Nach gut 20 Minuten löst sich Brendle in Huttingen aus dem Schatten von Lionel, der die Partie im Griff hat. Schnellen Schrittes erklimmt er die Böschung, positioniert sich über dem Spielfeld: „Von oben habe ich einen hervorragenden Blick auf seine Laufwege“, erklärt Brendle: „Lionel macht das richtig gut“, lobt er das Talent, das aus der Jugend des SV Inzlingen kommt und mangels Mannschaft kurzerhand beschlossen hat, Schiedsrichter zu werden.

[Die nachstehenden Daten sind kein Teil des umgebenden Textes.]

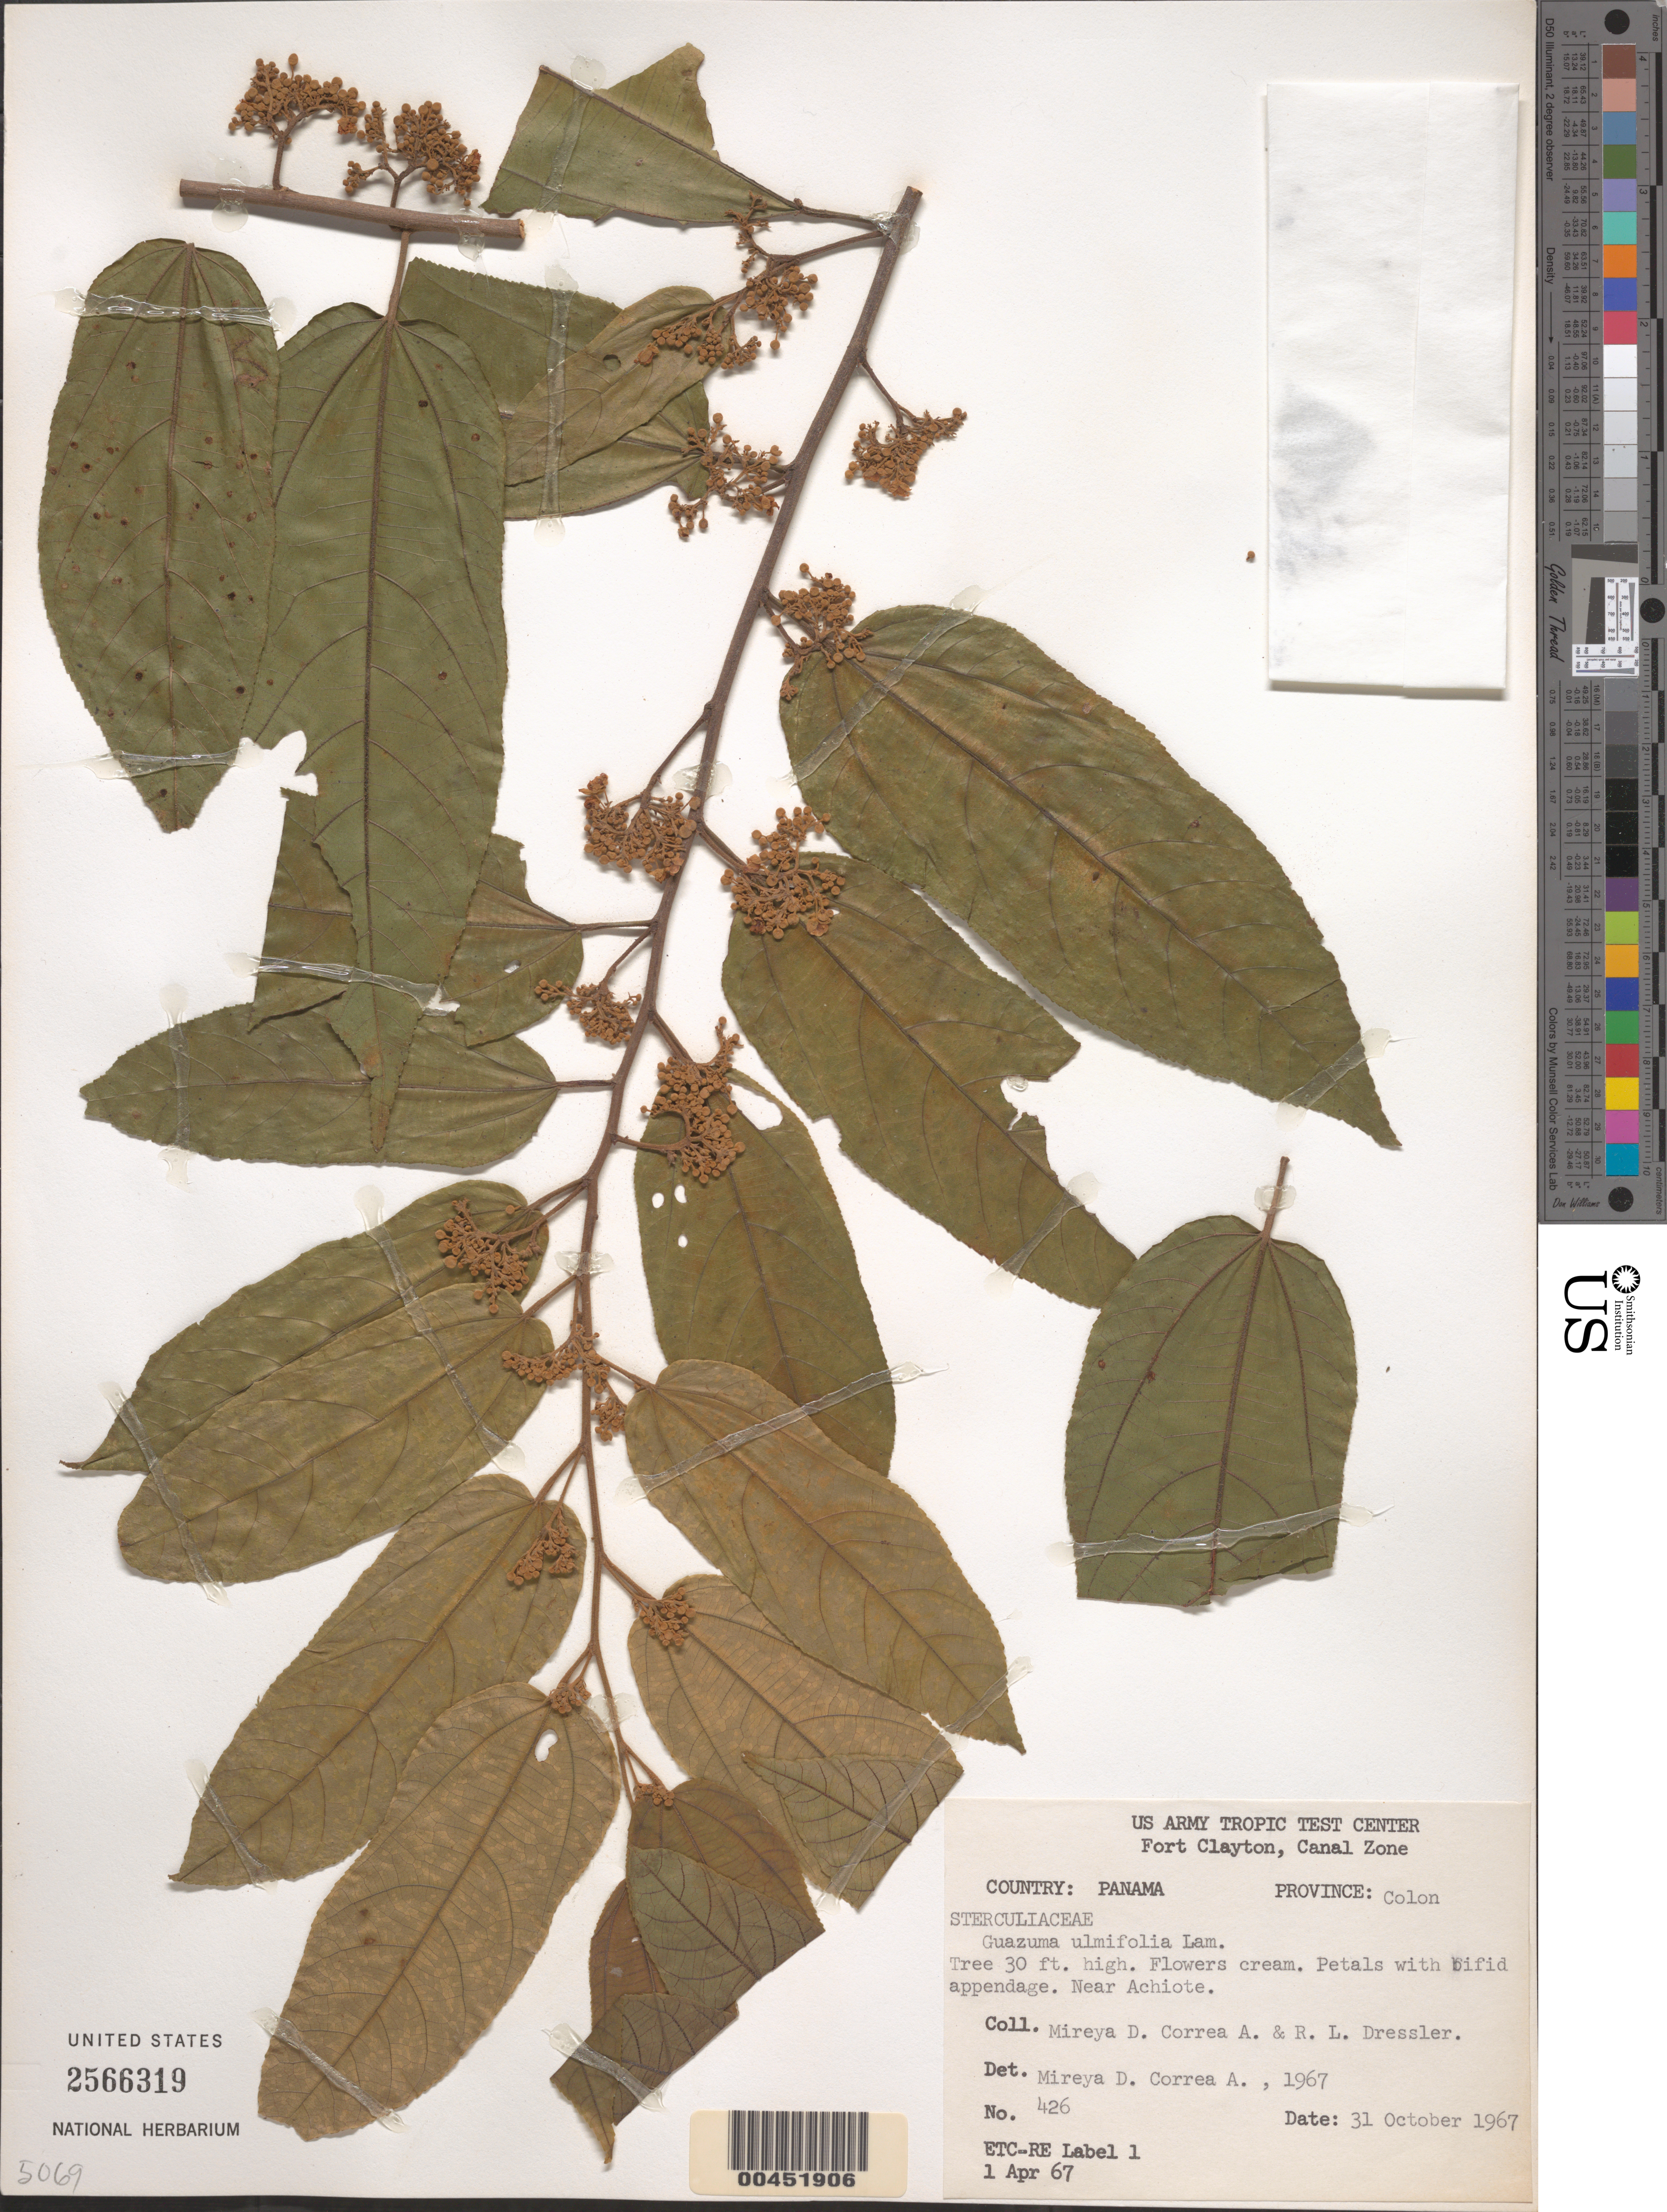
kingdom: Plantae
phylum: Tracheophyta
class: Magnoliopsida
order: Malvales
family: Malvaceae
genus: Guazuma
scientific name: Guazuma ulmifolia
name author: Lam.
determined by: Corrêa-A., M. D.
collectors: M. D. Corrêa-A. & R. Dressler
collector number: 426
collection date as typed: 31 Oct 1967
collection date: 1967-10-31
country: Panama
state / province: Colón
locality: Near Achiote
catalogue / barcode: US 2566319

Es ist vielleicht der Start in eine Karriere, die Lionel Hauck mit der Pfeife weit nach oben führen kann. Die Ansätze stimmen, betont Marco Brendle: „Seit wir das System der nachhaltigen Betreuung durch so genannte Paten eingeführt haben, gibt es keine Abbrecher mehr.“
Fast zwei Dutzend erfahrene Schiedsrichter bilden einen Pool, der sich um den Nachwuchs kümmert: „Die jungen Schiedsrichter – wir haben auch ein Mädchen dabei – werden auf diese Weise nicht nur schneller im Kreis der Schiris integriert. Sie profitieren direkt von der Erfahrung ihrer Paten.“
Paten sind feste und wichtige Begleiter in den ersten Wochen und Monaten: „Sie besprechen dabei nicht nur knifflige Regelfragen“, betont Brendle, der sich derzeit selbst um vier Nachwuchskräfte kümmert: „Neben der Tandem-Begleitung auf dem Platz, legen wir großen Wert auf das Coaching bei den ersten Einsätzen. Der Pate ist vor Ort, bespricht den Ablauf vor dem Anpfiff, gibt Tipps in der Halbzeit und hinterher wird gemeinsam das Spiel besprochen. In der vergangenen Saison kamen wir so auf über 100 Coaching-Einsätze.“

Besprochen werden auch Einsätze, bei denen die jungen Unparteiischen allein auf dem Platz waren: „Sie geben uns Rückmeldungen von ihren Spielen. Gemeinsam besprechen wir dann die Probleme und suchen nach Lösungen, um künftig die Fehler zu vermeiden. Uns ist wichtig, dass der Nachwuchs spürt, dass wir ihn nicht allein lassen.“
Ziel: Regelsichere und selbstbewusste Schiedsrichter
Für Lionel Hauck war es kein Problem, Phasen des Spiels allein zu bestreiten, aber auch einen erfahrenen Mann an seiner Seite zu haben: „Ein wenig war ich schon nervös. Er hat mir aber einiges mitgegeben, was ich für mein Stellungsspiel gut gebrauchen kann.“
Ziel des Projekts ist es, engagierte, selbstbewusste und vor allem auch regelsichere Schiedsrichter zu bekommen: „Wir bieten den jungen Schiedsrichtern in unserem Rundum-Paket auch die freiwillige Teilnahme am Kader-Training an, das Mathias Heilig aus Erzingen gemeinsam mit Jonas Brombacher aus Kandern und Timo Bugglin aus Weil organisiert. Hier schulen wir vor allem den Blick auf Spielszenen wie knappes Abseits oder Zweikämpfe“, erklärt Marco Brendle, der viel Freizeit und Herzblut für den Nachwuchs investiert: „Für die Vereine, die uns sehr gut unterstützen, fallen dabei keine Kosten an. Tandem-Einsätze vergütet der Fußballverband pauschal mit 20 Euro.“
Die Paten werden nicht reich, doch die Investition lohnt sich langfristig für alle Protagonisten im Fußball, wenn sowohl Qualität als auch Quantität im Schiedsrichterwesen stimmen. Lionel Hauck machts vor. Der Schüler aus Inzlingen hat sich fest vorgenommen, mit der Pfeife in der Hand durchzustarten.